# the old mans shop



## hammers-n-nails (Oct 26, 2009)

with the start of our new project i figured this would be a good time to show y'all aroud the shop so you could see what were dealing with here.











this is from the center, one panoramic wouldnt get it all, 2 only got about 3/4 of it but there is little of interest in the rest, besides a pool table.






"my" mill 10X54" table r-8 collets 5hp 3-axis dro, the old mans(really there both his) is the same thing exept a little smaller 9X48"table? 3hp 2-axis dro 3hp the picture of it didnt take for some reason.






the "little" lathe 13x40" nothing to brag about it was damaged in shipping so the cross feed wheel is a little screwed up, still cuts fine but is rather inconvenient to use because on the 1 turn+ of slack in the screw.






the big lathe 36.5X84 25hp i posted about it a while back. nov 1941 model






24" slip roll for light guage metal, doesnt get much use.






old surface grinder, a recent purchase bought with the horisontal mill, hasnt bee hooked up yet, not sure what to use it for but it was a good buy, right now its just something to walk around.

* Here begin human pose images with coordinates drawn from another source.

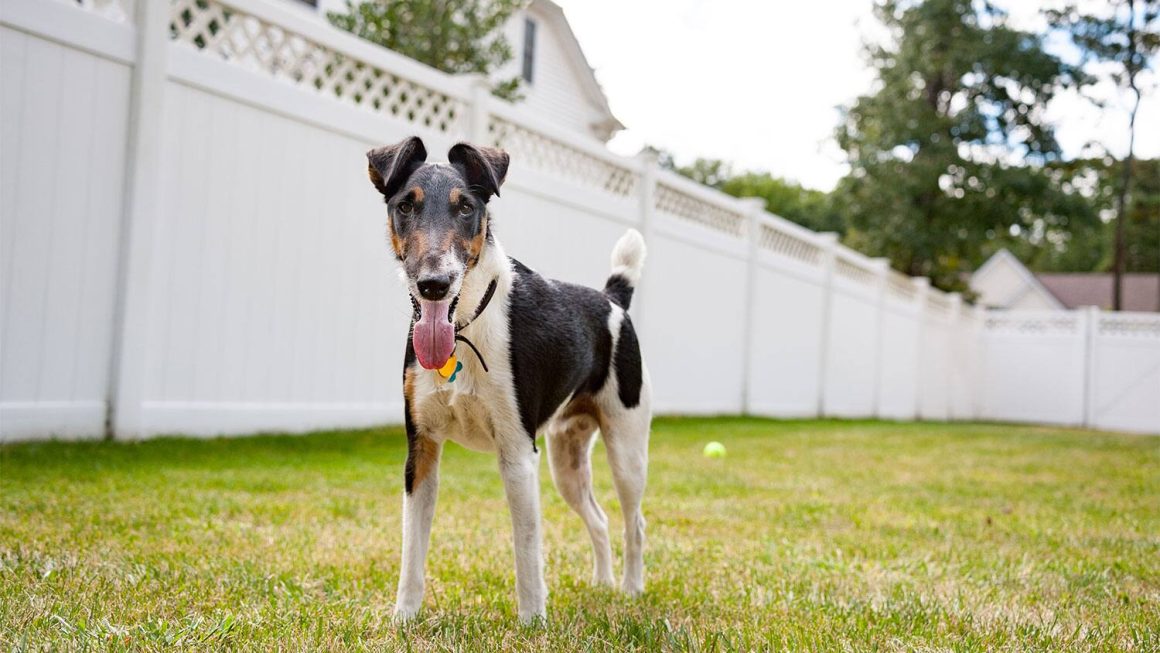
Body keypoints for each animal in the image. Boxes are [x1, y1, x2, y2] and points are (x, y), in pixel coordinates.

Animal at [364, 135, 654, 621]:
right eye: (405, 206)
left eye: (466, 208)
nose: (434, 284)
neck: (466, 322)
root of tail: (613, 300)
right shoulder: (420, 450)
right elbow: (412, 549)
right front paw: (403, 618)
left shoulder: (518, 454)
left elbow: (527, 547)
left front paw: (533, 621)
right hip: (566, 459)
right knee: (599, 519)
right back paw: (603, 584)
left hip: (626, 450)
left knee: (635, 521)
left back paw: (632, 590)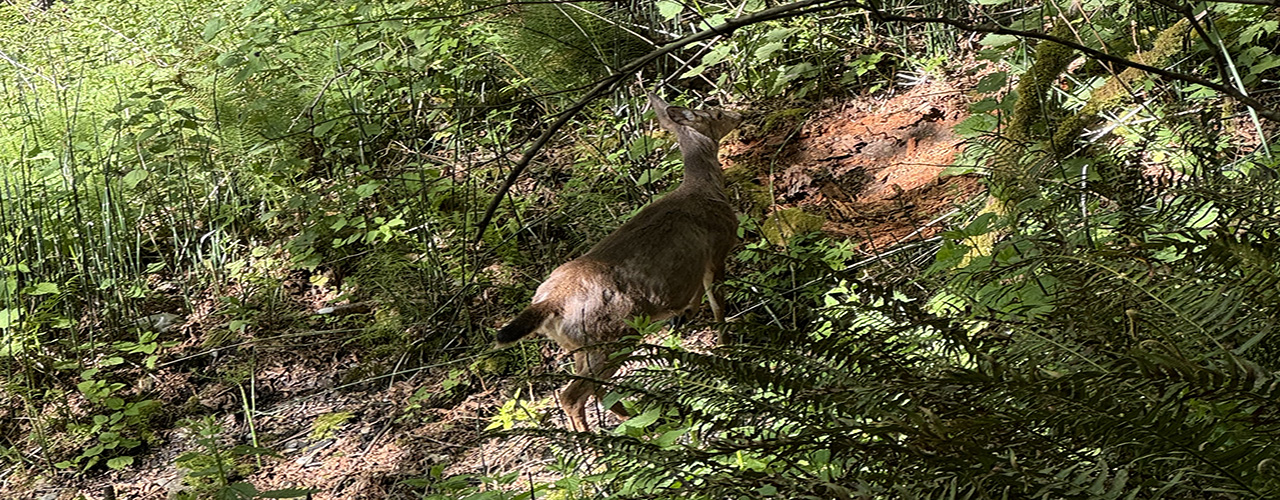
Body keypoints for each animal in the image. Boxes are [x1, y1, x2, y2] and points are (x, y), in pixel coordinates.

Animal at [494, 91, 742, 432]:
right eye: (716, 113)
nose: (740, 115)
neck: (703, 189)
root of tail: (549, 303)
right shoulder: (718, 250)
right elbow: (718, 308)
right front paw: (727, 350)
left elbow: (693, 301)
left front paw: (685, 318)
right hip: (609, 336)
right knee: (573, 394)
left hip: (581, 345)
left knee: (593, 389)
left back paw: (634, 419)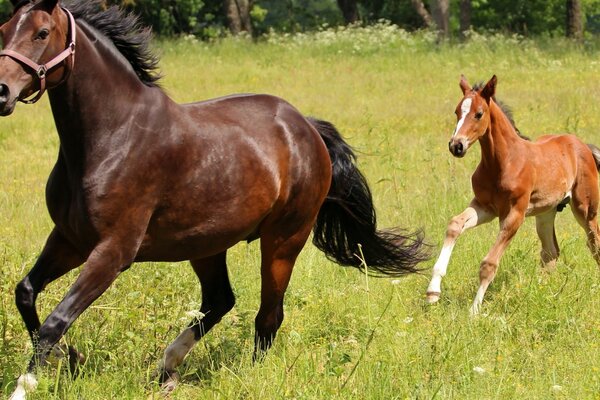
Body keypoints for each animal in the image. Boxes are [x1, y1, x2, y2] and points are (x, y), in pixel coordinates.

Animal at [1, 0, 432, 396]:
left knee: (268, 315)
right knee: (220, 300)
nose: (2, 91)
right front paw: (69, 357)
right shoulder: (70, 239)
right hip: (206, 244)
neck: (112, 136)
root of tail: (306, 127)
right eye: (4, 28)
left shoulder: (113, 252)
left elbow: (56, 320)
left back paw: (246, 376)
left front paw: (28, 383)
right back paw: (167, 368)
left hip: (283, 241)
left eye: (42, 33)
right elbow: (26, 294)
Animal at [424, 76, 600, 316]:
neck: (503, 162)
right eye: (457, 111)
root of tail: (584, 146)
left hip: (585, 208)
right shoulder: (484, 207)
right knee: (550, 252)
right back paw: (542, 292)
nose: (456, 145)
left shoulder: (514, 214)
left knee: (594, 244)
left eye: (479, 113)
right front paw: (433, 292)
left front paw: (474, 311)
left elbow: (489, 264)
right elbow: (454, 225)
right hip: (546, 212)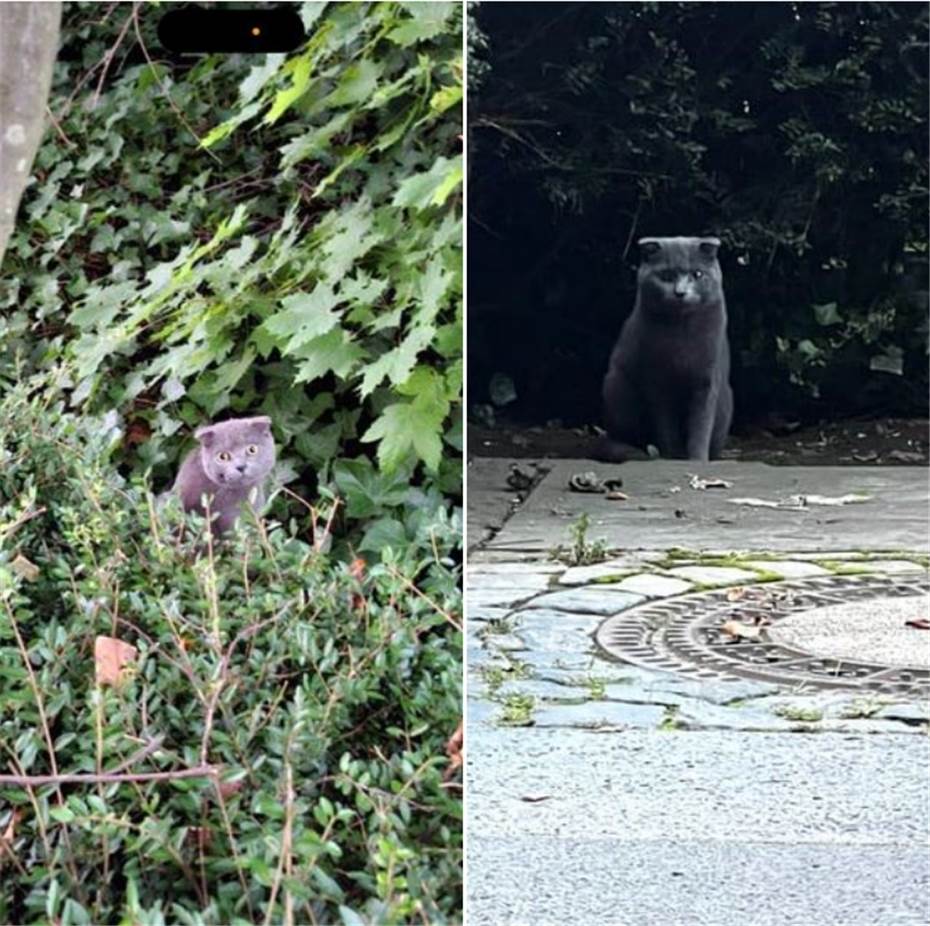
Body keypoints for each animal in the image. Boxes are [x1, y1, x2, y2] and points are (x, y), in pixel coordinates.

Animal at [596, 236, 732, 460]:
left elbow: (701, 425)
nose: (680, 292)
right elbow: (665, 425)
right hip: (616, 384)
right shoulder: (657, 380)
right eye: (666, 275)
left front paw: (697, 459)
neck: (681, 332)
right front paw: (672, 456)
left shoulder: (706, 379)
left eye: (698, 274)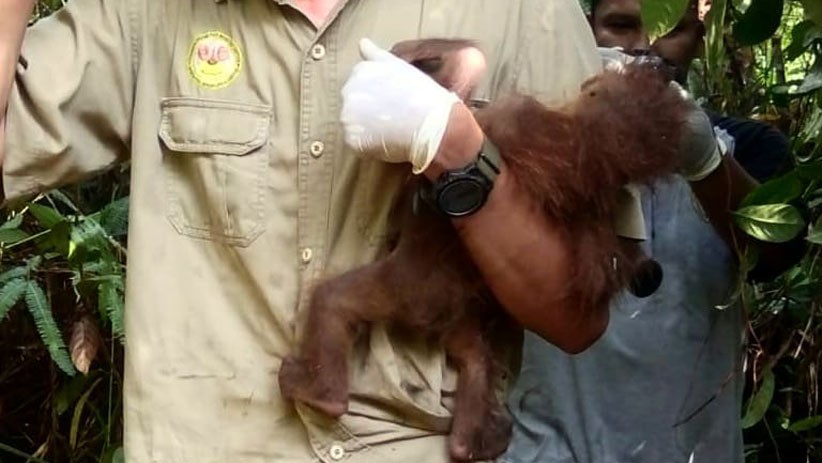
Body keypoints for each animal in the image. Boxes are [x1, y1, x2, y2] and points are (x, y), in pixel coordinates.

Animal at [278, 39, 687, 462]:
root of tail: (430, 315)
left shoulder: (512, 117)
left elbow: (466, 72)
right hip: (458, 317)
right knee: (476, 359)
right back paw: (474, 439)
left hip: (397, 288)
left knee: (333, 301)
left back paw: (319, 392)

horisontal mill dont know the table size 12x60"??? 15hp havent used it yet because the arbor is bent and a new one is around $300 us i belive, he only gave 600 for the whole thing, scap price.






band saw 12X9"?? not really worth a pic but what the hell






drill press also not worth a pic

also things like buzz box, mig, torch.............. you know the rest

thats about it for the matal working machines, wood machines are all behind the big lathe, getting a little crowded in there, 3 years ago i had 2 compact cars and a ext cab long bed pickup in there at the same time, not any more!!


----------



## rake60 (Oct 26, 2009)

Looks like a very well equipped shop.
That horizontal mill is a real treasure!

Rick


----------



## ttrikalin (Oct 27, 2009)

Wow man thanks for sharing the photos - i use them to condition my wife so that I can get permission to bring a tabletop bandsaw into the condo

:bow: 

tom


----------



## Mo deller (Oct 28, 2009)

Ohhh lovely. 1941 lathe,I wonder what that was producing?

Peter Thm:


----------



## hammers-n-nails (Oct 28, 2009)

something at the allis chalmers plant in springfield ill


----------



## reggie98 (Oct 28, 2009)

K&T model ## mill?? Is it a 50 NMTB taper? If so, used arbors and spindle tooling can be found cheaply. Sometimes even on Ebay. If your one and only arbor is bent, you might try straightening it in an hydraulic press. Just need some V blocks, indicator and some patience.  If it's not usable now, how much worse can you make it?


----------



## Mo deller (Oct 29, 2009)

hammers-n-nails  said:
			
		

> something at the allis chalmers plant in springfield ill



Ahh tha'd be tractors then http://www.tractordata.co.uk/allis_chalmers/index.htm

Very important for the war effort here in East Anglia especially. Nice bit of history.


----------